My first dog, a stray from the SPCA, loved kids, other dogs, watching TV, banana bread and the UPS delivery man who left her a cookie with each package. Her eyes lay somewhere under a shaggy mass of gray and white wiry hair, the white often times a dirty shade of gray. Jessie swam in puddles, rolled in dead stuff on the beach and hated baths. The scruffier she got, the more friends and strangers wanted to pet her. Though she was the ultimate Family Dog, I’d alert anyone asking to pet her that hand wipes might be needed.
The next dog to come home with me hailed from the same shelter but couldn’t have been more different. This German Shepherd cross had a smooth dark coat, my-what-big-ears-you-have ears and an ability to launch himself at the door to protect the house from the UPS delivery man and his invasion of packages. Sam’s swagger drew the attention of friends and strangers who wanted to lay a hand on this Big Dawg with Attitude. My response to the question of petting him: If you value your hands, keep them in your pockets.

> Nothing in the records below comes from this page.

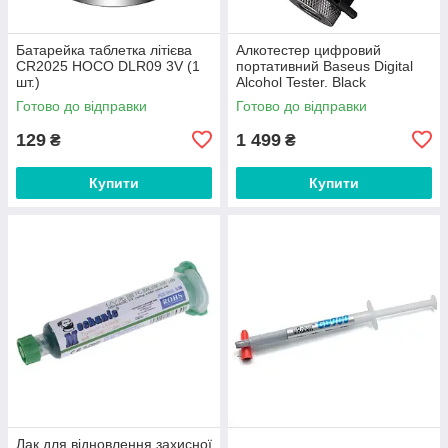
Батарейка таблетка літієва
Алкотестер цифровий
CR2025 HOCO DLR09 3V (1
портативний Baseus Digital
шт.)
Alcohol Tester. Black
Готово до відправки
Готово до відправки
129
1 499
₴
₴
Купити
Купити
Лак для відновлення захисної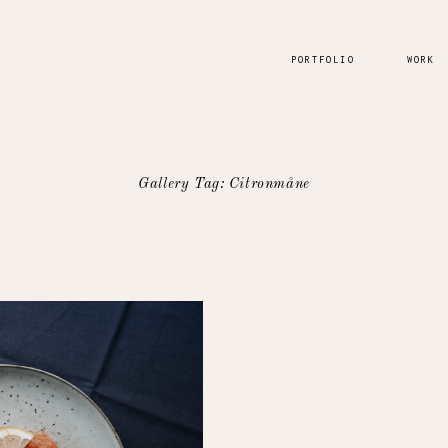
PORTFOLIO
WORK
Gallery Tag: Citronmåne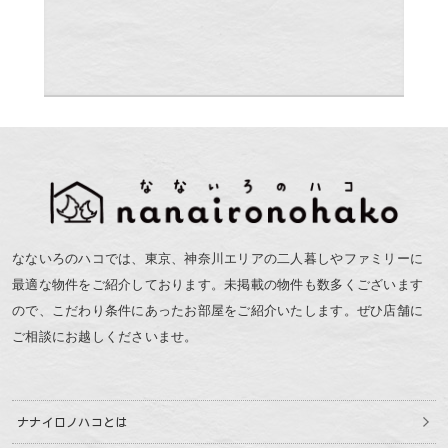
なないろのハコでは、東京、神奈川エリアの二人暮しやファミリーに
最適な物件をご紹介しております。未掲載の物件も数多くございます
ので、こだわり条件にあったお部屋をご紹介いたします。ぜひ店舗に
ご相談にお越しくださいませ。
ナナイロノハコとは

Elsie is the first puppy I raised. Born on a farm full of Border Collie-somethings, she came with the energy, speed, curly fur and smarts of three dogs. Twelve years later, she’s still focused on tennis balls and belly rubs. And when the groomer shaves her explosion of fur into her summer ‘puppy cut,’ she becomes the quintessential Puppy Dog, like Pooh’s Tigger, bouncy and cute and waggy and harmless and oh-so-pettable. The answer to petting her comes with only one warning: She gives big, sloppy kisses.
All of the Above
A gentle giant with a deep, throaty bark that he saves solely for the UPS delivery man, Sir Thomas is a leaner, a drooler, and despite the debonair looks, a goofball. He is Family Dog, Big Dawg and Puppy Dog all rolled into one. But, above all, he is a Service Dog.
Why “No?” When a Service Dog is working, he’s an extension of his handler like another appendage or extra legs. In that respect, asking to pet him is asking to pet me. Not asking and simply reaching a hand toward his head is reaching a hand toward me. Society frowns on such invasions of personal space and so do I.

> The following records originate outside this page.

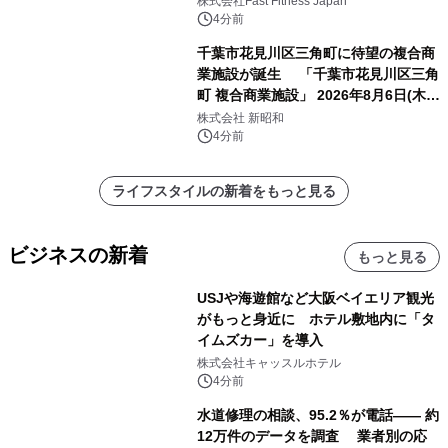
株式会社Fast Fitness Japan
4分前
千葉市花見川区三角町に待望の複合商
業施設が誕生 「千葉市花見川区三角
町 複合商業施設」 2026年8月6日(木)
グランドオープン
株式会社 新昭和
4分前
ライフスタイルの新着をもっと見る
ビジネスの新着
もっと見る
USJや海遊館など大阪ベイエリア観光
がもっと身近に ホテル敷地内に「タ
イムズカー」を導入
株式会社キャッスルホテル
4分前
水道修理の相談、95.2％が電話―― 約
12万件のデータを調査 業者別の応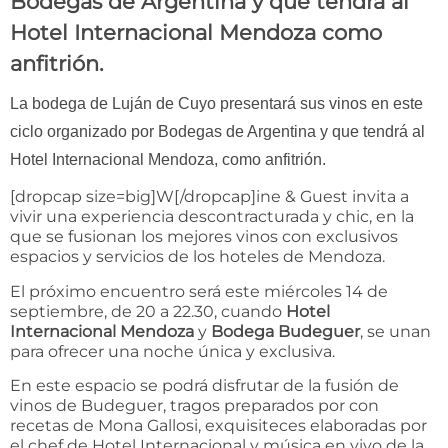
Bodegas de Argentina y que tendrá al
Hotel Internacional Mendoza como
anfitrión.
La bodega de Luján de Cuyo presentará sus vinos en este
ciclo organizado por Bodegas de Argentina y que tendrá al
Hotel Internacional Mendoza, como anfitrión.
[dropcap size=big]W[/dropcap]ine & Guest invita a
vivir una experiencia descontracturada y chic, en la
que se fusionan los mejores vinos con exclusivos
espacios y servicios de los hoteles de Mendoza.
El próximo encuentro será este miércoles 14 de
septiembre, de 20 a 22.30, cuando
Hotel
Internacional Mendoza
y
Bodega Budeguer
, se unan
para ofrecer una noche única y exclusiva.
En este espacio se podrá disfrutar de la fusión de
vinos de Budeguer, tragos preparados por con
recetas de Mona Gallosi, exquisiteces elaboradas por
el chef de Hotel Internacional y música en vivo de la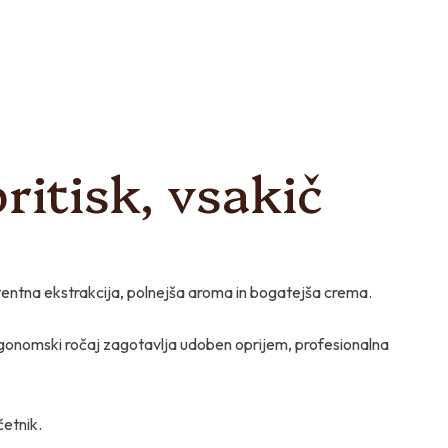
ritisk, vsakič
stentna ekstrakcija, polnejša aroma in bogatejša crema.
gonomski ročaj zagotavlja udoben oprijem, profesionalna
četnik.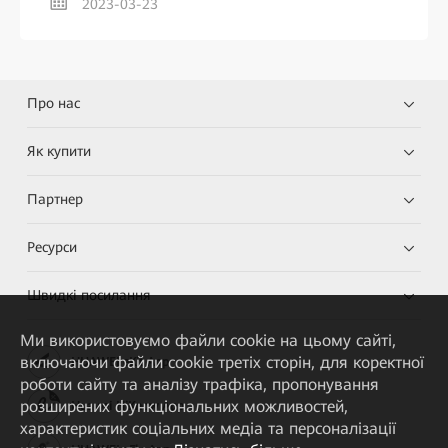
2023-03-23
Про нас
Як купити
Партнер
Ресурси
Швидкі посилання
Ми використовуємо файли cookie на цьому сайті,
включаючи файли cookie третіх сторін, для коректної
HUAWEI eKit App
роботи сайту та аналізу трафіка, пропонування
розширених функціональних можливостей,
Huawei HiKnow App
характеристик соціальних медіа та персоналізації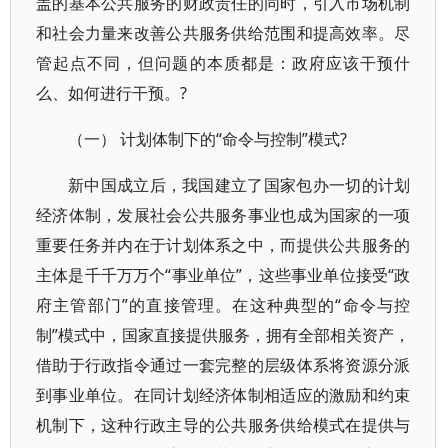
盖的基本公共服务的财政责任的同时，引入市场机制
和社会力量来改善公共服务供给范围和提高效率。尽
管起点不同，但问题的本质都是：政府应该干预什
么、如何进行干预。?
（一） 计划体制下的“命令与控制”模式?
新中国成立后，我国建立了国家包办一切的计划
经济体制，发展社会公共服务事业也成为国家的一项
重要任务并内在于计划体系之中，而提供公共服务的
主体是千千万万个“事业单位”，这些事业单位接受“政
府主管部门”的直接管理。在这种典型的“命令与控
制”模式中，国家直接提供服务，拥有全部相关资产，
借助于行政指令通过一套完整的层级体系将资源分派
到事业单位。在同计划经济体制相适应的激励和约束
机制下，这种行政主导的公共服务供给模式在提供与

“No, He’s Working” This is my response even for the people whose touch I’m comfortable with, whom I greet regularly with a hug. If my Service Dog is sporting one of his working vests – which are designed to stand out: one is highlighter yellow, the other stop sign red – then he’s working. He needs to focus on his work because friend or stranger, a hand on him means his mind is not on me. If his mind is not on me, the extra legs won’t be helping me with balance, they’ll be throwing me off balance.
Maybe “Yes?” As we spend more and more time together, sometimes leaning on each other, sometimes blissfully oblivious to the needs he’s trained to meet, I’ve learned about trust.

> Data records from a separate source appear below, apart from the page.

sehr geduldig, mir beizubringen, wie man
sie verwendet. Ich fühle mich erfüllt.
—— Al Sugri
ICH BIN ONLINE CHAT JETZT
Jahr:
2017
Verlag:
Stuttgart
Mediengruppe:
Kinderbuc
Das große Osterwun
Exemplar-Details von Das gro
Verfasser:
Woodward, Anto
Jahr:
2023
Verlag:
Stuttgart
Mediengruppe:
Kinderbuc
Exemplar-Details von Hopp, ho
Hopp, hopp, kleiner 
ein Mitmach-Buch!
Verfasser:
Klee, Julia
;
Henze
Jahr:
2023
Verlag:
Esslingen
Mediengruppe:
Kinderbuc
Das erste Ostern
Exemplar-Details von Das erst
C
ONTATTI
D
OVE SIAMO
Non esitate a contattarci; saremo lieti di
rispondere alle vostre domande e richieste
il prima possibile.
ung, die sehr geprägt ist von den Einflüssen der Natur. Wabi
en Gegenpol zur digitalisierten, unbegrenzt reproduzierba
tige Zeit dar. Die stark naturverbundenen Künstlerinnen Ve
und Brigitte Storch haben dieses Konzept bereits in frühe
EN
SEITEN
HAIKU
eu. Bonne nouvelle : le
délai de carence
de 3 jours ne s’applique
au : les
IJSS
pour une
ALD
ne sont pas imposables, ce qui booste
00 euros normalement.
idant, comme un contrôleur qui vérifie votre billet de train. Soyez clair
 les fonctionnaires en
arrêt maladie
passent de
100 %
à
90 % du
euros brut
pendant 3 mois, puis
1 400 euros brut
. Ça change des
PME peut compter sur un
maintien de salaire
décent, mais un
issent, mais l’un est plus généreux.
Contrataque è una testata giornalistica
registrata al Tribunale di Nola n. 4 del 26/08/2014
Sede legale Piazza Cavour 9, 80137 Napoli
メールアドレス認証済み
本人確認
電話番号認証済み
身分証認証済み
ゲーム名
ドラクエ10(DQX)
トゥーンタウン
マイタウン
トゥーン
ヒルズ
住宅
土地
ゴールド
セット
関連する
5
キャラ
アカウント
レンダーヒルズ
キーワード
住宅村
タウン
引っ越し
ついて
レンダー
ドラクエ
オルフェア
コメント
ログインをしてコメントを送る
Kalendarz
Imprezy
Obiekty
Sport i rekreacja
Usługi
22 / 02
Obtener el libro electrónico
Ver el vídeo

When Sir Thomas first arrived home, No He’s Working became my mantra. It took time for me to get used to a constant four-legged cane, especially one whose head leveled out at the average height of most adult hands. It was enough to orchestrate the leash, Rights and Lefts and Whoas and Waits that allowing a pat into the mix was too much. Whether we shopped the aisles of the grocery store, stopped in to a café for tea, watched my son’s basketball game or simply stepped outside for a walk, I repeated to anyone who asked, No He’s Working.
What Sir Thomas has taught me to trust is myself. I’m learning just how much he wants to do what I want him to do. No isn’t the pat answer to patting, No is the answer when I choose because I need him. At times, it’s okay to answer yes. I trust that answer because I – not the patter or the pattee – choose it.
An example: After yoga class, where he’s been happily snoozing in his down-dog-stay, I’ll often reward him with a few friendly pats. First, I take inventory of whether I need his support at that moment. If not, I take the next step, which is to give him the Up command and let him know that we’re going to greet some people. Finally, I lead him to the individuals who asked to pet him.
I rely on him to do what I want and need from him. He trusts that I know what I want him to do, as though I’m the conductor and he’s the orchestra. Do we create beautiful music? Yes and No. Do we clash at times? Maybe. Are we learning and trying and getting used to our roles as Service Dog and Human with Service Dog? All of the Above.